For those of us who aren't Useless Tyler, we need to break-in our caps so we don't look like locomotive engineers. Breaking-in a cap is a loving process that takes years of wearing it day and night until it takes on the contours of your own head. Well, some of us don't have years. Some of us want our hats to look good on our heads now, in time for the upcoming baseball season. I ran into this problem in May of last year, when my wife bought me a new home grey Jays cap for my birthday.
I was going to break it in the old-fashioned way, by wearing it and wearing it some more, and bending the brim a bit into a nice, pleasant curve, but after enduring two weeks of "New hat, huh?" and "It'll look better when it's broken in" from the regular goons up in section 518, I decided I needed to do something about it a little faster.
(By the way, the cap in question is a fitted New Era 5950, the "authentic" hat sold at the Rogers Centre Bullpen Store, and the same style of hat that most MLB teams wear on the field. If you're buying a sized Jays hat, you'll be buying one of these.)
First thing I did was to try to work in the front panel, which sat up very high on my head. Well, nothing happened -- the panel is designed to be stiff but flexible, and no matter how much I scrunched it or crumpled it, the panel just jumped back to the same shape it started at. I'll admit I was a little irritated by this. So I turned to that amazing repository of all information, The Internet. Hey, if The Internet can give me instructions on how to build the Millennium Falcon out of Lego it can tell me anything!
Almost anything. Google was not very helpful, turning up hundreds of blog pages of people complaining about how hard it was to break-in their baseball caps, but no solutions or instructions. I was despondent; I couldn't take another inning of razzing from the guys in the cheap seats. In my desperation I wandered all over the New Era website, reading anything cap-related, and I learned all about how many different New York Yankees caps are sold by just this one company...
And then finally, there it was, hidden in cleverly with the washing instructions.

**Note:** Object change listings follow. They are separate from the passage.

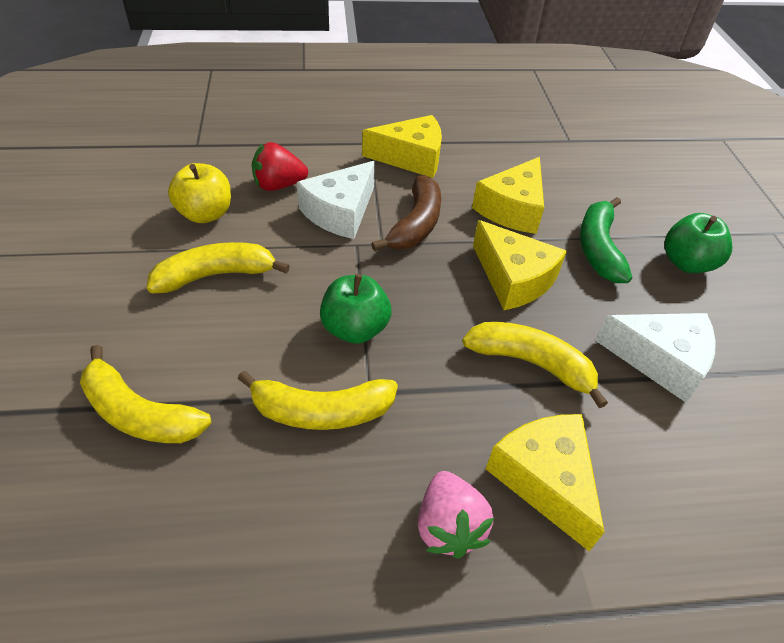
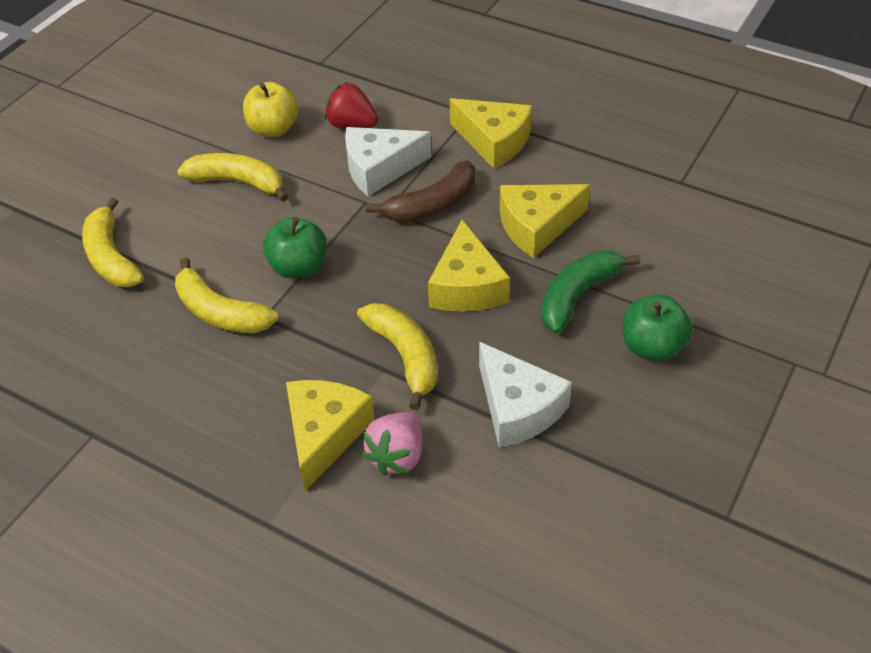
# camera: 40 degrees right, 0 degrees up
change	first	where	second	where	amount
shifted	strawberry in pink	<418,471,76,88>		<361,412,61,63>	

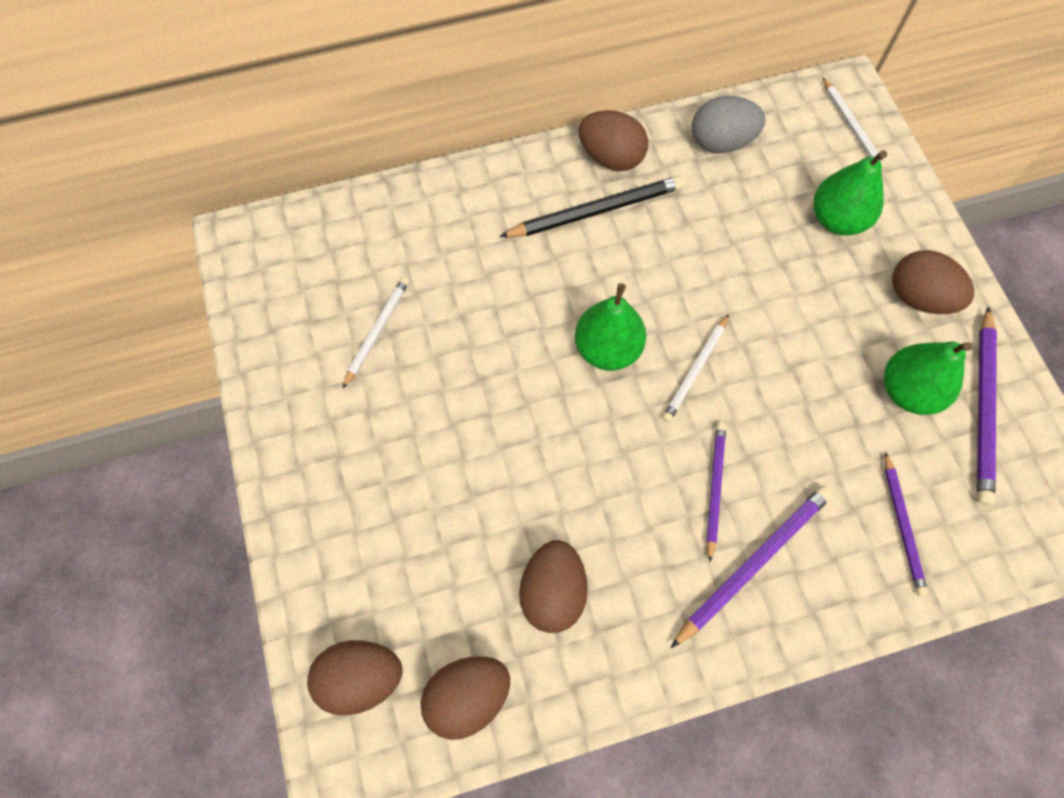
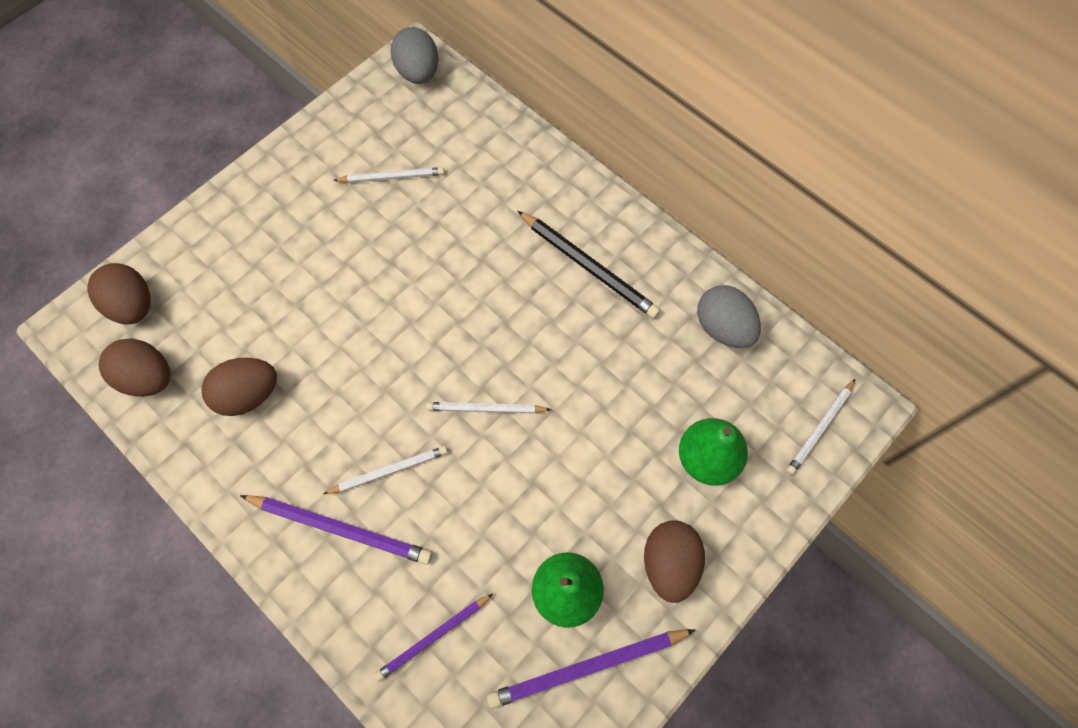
# camera: 60 degrees right, 0 degrees up
change	first	where	second	where	amount
repainted	pencil in violet	<706,423,20,139>	pencil in snow-white	<323,446,125,48>	
new			egg in ash-grey	<391,27,47,57>	
gone	toy pear in leaf-green	<575,283,71,88>			
gone	egg in brown	<579,110,69,61>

The 5950 cap is made of wool -- if you wash it in warm water it will shrink, so you need to dry it on top of something similar to the size of your head, like an upside-down bowl or a basketball (you know who you are) or your actual head. If you dry it on your head, it will shrink precisely to the size and shape of your noggin... Well, that's some mighty useful information!
I immediately leaped up from my desk at work and rushed to the washroom to soak my cap in warm water. Then I clapped it onto my head and waited for the magic to happen. After about ten minutes of wet-cap discomfort, I began to suspect that I was the victim of a savage burn laid upon me by the webmaster of the New Era website. Unpleasantly lukewarm water was tricking down my back and into my eyes. I began to plot my revenge. But then, as the cap dried, a miracle happened: the cap began to shrink down to the dimensions of my head, pulling the stiffened front panel backwards so that it no longer stood so high up.
And now, with some additional curving of the brim, I have a cap that's very comfortably broken in. I highly recommend this method, despite the few hours of discomfort and the wet dog smell that will trail you until you have a shower, and not out of some perverse need to burn someone else as badly as I was burned.